What is being asked ▸ For the listing below, give the number of lines in which "Foreign" occurs. Add nothing.

Dataset ▸

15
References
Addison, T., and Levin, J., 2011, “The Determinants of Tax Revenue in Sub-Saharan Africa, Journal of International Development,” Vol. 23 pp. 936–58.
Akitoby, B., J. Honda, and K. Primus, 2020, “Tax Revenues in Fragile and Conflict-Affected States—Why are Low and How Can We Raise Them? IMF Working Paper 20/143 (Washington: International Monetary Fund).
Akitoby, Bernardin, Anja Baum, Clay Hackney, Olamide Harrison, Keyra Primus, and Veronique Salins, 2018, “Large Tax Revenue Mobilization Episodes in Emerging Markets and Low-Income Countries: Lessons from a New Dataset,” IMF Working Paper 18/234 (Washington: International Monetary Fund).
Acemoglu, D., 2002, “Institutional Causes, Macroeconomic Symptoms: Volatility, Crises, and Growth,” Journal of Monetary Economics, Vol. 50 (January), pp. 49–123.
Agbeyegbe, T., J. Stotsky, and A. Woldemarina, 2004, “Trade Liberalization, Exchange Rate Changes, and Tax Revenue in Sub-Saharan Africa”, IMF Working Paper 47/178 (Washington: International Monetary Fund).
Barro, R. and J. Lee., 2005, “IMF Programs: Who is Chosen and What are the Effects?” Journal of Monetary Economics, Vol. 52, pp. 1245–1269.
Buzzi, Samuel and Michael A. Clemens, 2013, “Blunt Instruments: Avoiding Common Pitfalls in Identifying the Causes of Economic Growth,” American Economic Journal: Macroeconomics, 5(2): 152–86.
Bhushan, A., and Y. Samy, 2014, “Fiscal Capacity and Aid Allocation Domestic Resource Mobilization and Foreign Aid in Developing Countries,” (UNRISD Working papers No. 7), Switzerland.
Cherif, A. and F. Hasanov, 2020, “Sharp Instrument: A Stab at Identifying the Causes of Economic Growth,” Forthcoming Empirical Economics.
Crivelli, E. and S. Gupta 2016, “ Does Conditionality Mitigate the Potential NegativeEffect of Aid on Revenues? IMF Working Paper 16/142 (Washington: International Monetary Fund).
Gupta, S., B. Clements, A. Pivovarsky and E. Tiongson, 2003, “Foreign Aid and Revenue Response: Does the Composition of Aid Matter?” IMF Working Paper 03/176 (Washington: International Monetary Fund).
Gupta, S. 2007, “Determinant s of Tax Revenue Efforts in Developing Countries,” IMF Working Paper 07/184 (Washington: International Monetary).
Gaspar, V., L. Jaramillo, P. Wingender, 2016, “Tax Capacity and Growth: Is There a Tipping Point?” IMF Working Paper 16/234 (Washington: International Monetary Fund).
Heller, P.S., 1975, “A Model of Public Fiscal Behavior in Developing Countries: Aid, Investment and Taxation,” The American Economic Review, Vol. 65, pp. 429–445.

Result of the exercise ▸ 2